Le caïd des Cherarbas et ses cavaliers nous ont quittés à la limite de leur territoire, et le chef de la région où nous sommes n'est pas venu à notre rencontre, ce qui est bien extraordinaire. Pour la première fois, nous voici sans escorte, seuls.

Avec les mules abattues, avec les gens embourbés dans la terre glaise, notre colonne, à la débandade, a bien une lieue de long maintenant. Et que faire? où nous arrêter? où nous remiser? où trouver un abri quelconque, dans ce pays sans maisons, sans arbres, où il n'y a pas même une hutte où l'on consentirait à nous recevoir?

En cet état, nous croisons une colonne au moins aussi nombreuse que la nôtre: d'abord des cavaliers, et, derrière eux, des chameaux portant une quantité de femmes voilées et de bagages. C'est, paraît-il, le train de voyage d'un caïd d'une province éloignée, qui revient de faire visite au sultan. Ces gens-là sont, comme nous, en détresse dans la terre grasse et glissante.

Enfin, voici le chef retardataire qui arrive au-devant de nous avec sa troupe. Il s'excuse beaucoup, il était à poursuivre trois brigands zemours très redoutés dans le pays; il les a capturés avec leurs chevaux. Ils sont maintenant ligotés en lieu sûr, dans sa maison, d'où ils seront conduits à Fez pour y être mis au supplice du sel, comme la loi le commande.
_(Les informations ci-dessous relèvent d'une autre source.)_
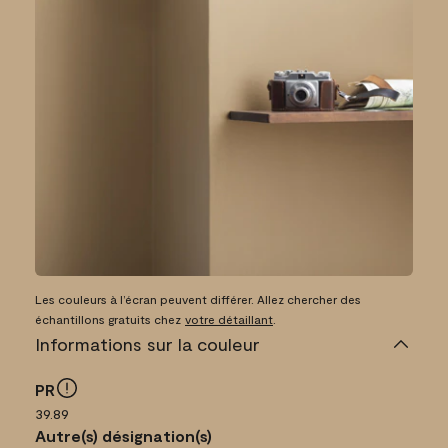
Les couleurs à l’écran peuvent différer. Allez chercher des
échantillons gratuits chez
votre détaillant
.
Informations sur la couleur
PR
39.89
Autre(s) désignation(s)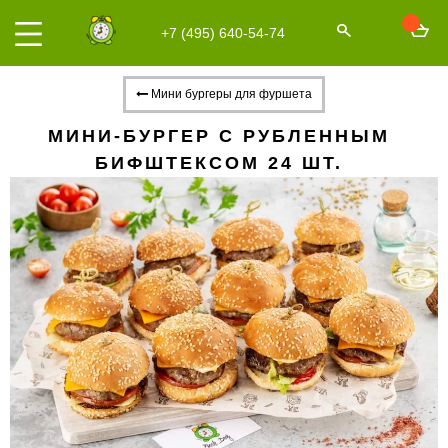
+7 (495) 640-54-74
Мини бургеры для фуршета
МИНИ-БУРГЕР С РУБЛЕННЫМ
БИФШТЕКСОМ 24 ШТ.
Tandis que nous continuons à grimper très péniblement sous la pluie, avec des glissades et des chutes, dans ces affreuses petites vallées toutes pareilles aux parois de terre grise, je me fais conter en détail ce supplice du sel, qui est de tradition fort ancienne.

Voici, c'est le barbier du sultan qui en est chargé. Dans un lieu public, sur la place du marché de préférence, on lui amène le coupable, garrotté solidement. Avec un rasoir, il lui taille à l'intérieur de chaque main, dans le sens de la longueur, quatre fentes jusqu'à l'os. En étendant la paume, il fait ensuite bâiller le plus possible les lèvres de ces coupures saignantes, et les remplit de sel. Puis il referme la main ainsi déchiquetée, introduit le bout de chaque doigt replié dans chacune des fentes, et, pour que cet arrangement atroce dure jusqu'à la mort, coud par-dessus le tout une sorte de gant bien serré, en peau de bœuf mouillée qui se rétrécira encore en séchant. La couture achevée, on ramène le supplicié dans son cachot, où, par exception, on lui donne à manger, pour que cela dure. Dès le premier moment, en plus de la souffrance sans nom, il a cette angoisse de se dire que ce gant horrible ne sera jamais retiré, que ses doigts engourdis dans la plaie vive n'en sortiront jamais, que personne au monde n'aura pitié de lui, que ni jour ni nuit il n'y aura trêve à ses crispations ni à ses hurlements de douleur.—Mais le plus effroyable, à ce qu'il paraît, ne survient que quelques jours plus tard,—quand les ongles, poussant au travers de la main, entrent toujours plus avant dans cette chair fendue... Alors, la fin est proche: les uns meurent du tétanos, les autres parviennent à se briser la tête contre les murs...

Je prie instamment les personnes à théories humanitaires toutes faites au coin de leur feu de ne point crier à la cruauté marocaine. D'abord je leur ferai remarquer qu'ici, au Moghreb, nous sommes encore en plein moyen âge, et Dieu sait si notre moyen âge européen avait l'imagination inventive en fait de supplices. Ensuite les Marocains, de même que tous les hommes restés primitifs, sont loin d'avoir notre degré de sensibilité nerveuse, et, comme d'ailleurs ils dédaignent absolument la mort, notre simple guillotine serait à leurs yeux un châtiment tout à fait anodin qui n'arrêterait personne. Dans un pays où les voyages sont si longs et les routes nullement gardées, on ne peut en vouloir à ce peuple d'avoir introduit dans son code quelque chose qui donne un peu à réfléchir aux pirates des montagnes.


A force de monter, nous atteignons les sommets de cette chaîne et, dans une éclaircie entre deux grains, la plaine d'au delà nous apparaît en profondeur sous nos pieds, bien moins grande que celle du Sebou, mais merveilleusement fertile et très cultivée; une sorte de cirque intérieur, bordé là-bas de montagnes où il nous faudra camper demain soir et qui sont beaucoup plus élevées que celles que nous venons de gravir.

A mi-côte, sur le versant où nous allons maintenant descendre, un village est perché: une centaine de huttes de chaume avec clôtures de cactus, groupées autour d'une vieille construction mauresque qui est en même temps la citadelle et la demeure du caïd. Pas plus d'arbres que précédemment, dans cette nouvelle région; rien que les oliviers et les orangers d'un jardin mystérieux qu'enferment les murs de la petite forteresse.